Der Sport-TagNach EM-Drama: Lea Meyer erklärt trotziges Interview
Hindernisläuferin Lea Meyer hat sich nach ihrem trotzigen Interview und der Kritik an Siegerin Gesa Krause bei der Leichtathletik-EM in Birmingham schuldbewusst gezeigt. "Gesa ist verdient Europameisterin geworden. Sie hat die beste Taktik gewählt und ihre Stärken ausgespielt", schrieb die 28-Jährige in einer Stellungnahme bei Instagram. Meyer war auf Medaillenkurs liegend auf der letzten Runde in einen Wassergraben gestürzt.

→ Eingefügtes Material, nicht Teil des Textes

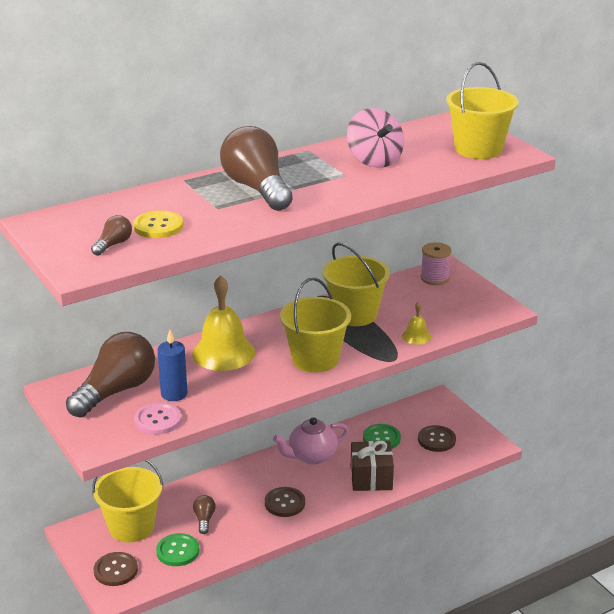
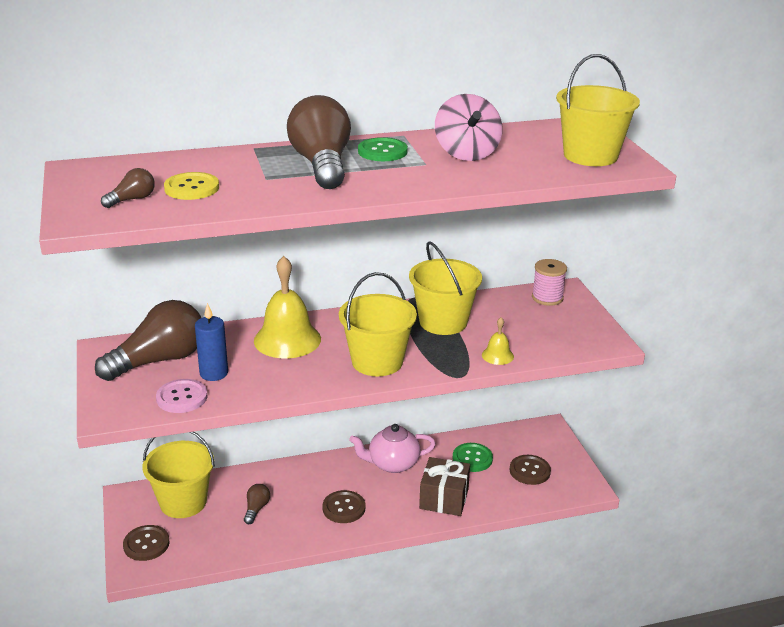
camera: 15 degrees right, 0 degrees up
green button [156,533,199,566] -> green button moved to [358,137,408,161]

Unmittelbar nach dem Rennen hatte Meyer ihre Konkurrentin scharf kritisiert. "Gesa will keinen Meter machen. Die sitzt das aus und rennt dann hinten raus", warf sie Krause vor. Meyer erklärte im ZDF zudem: "Ich finde, ich hätte die Medaille verdient." Spätestens zu den Olympischen Sommerspiele in Los Angeles wolle sie deutsche Rekordhalterin sein. "Ich gehöre an die Spitze Europas", hatte Meyer erklärt.
Anschließend bereute sie ihre Aussagen. "Ich habe laut ausgesprochen, was meine Ziele sind. Leider habe ich das sehr unprofessionell und unsportlich formuliert", schrieb Meyer. In Zukunft will die Vize-Europameisterin von München 2022 "als sehr emotionaler Mensch die Interview-Zone nach einem solchen Rennen meiden". Ihr sei "wichtig, dass klar ist, dass mein Interview von Emotionen gelenkt wurde und ich jede einzelne Leistung meiner Konkurrenz respektiere und allen den Erfolg gönne".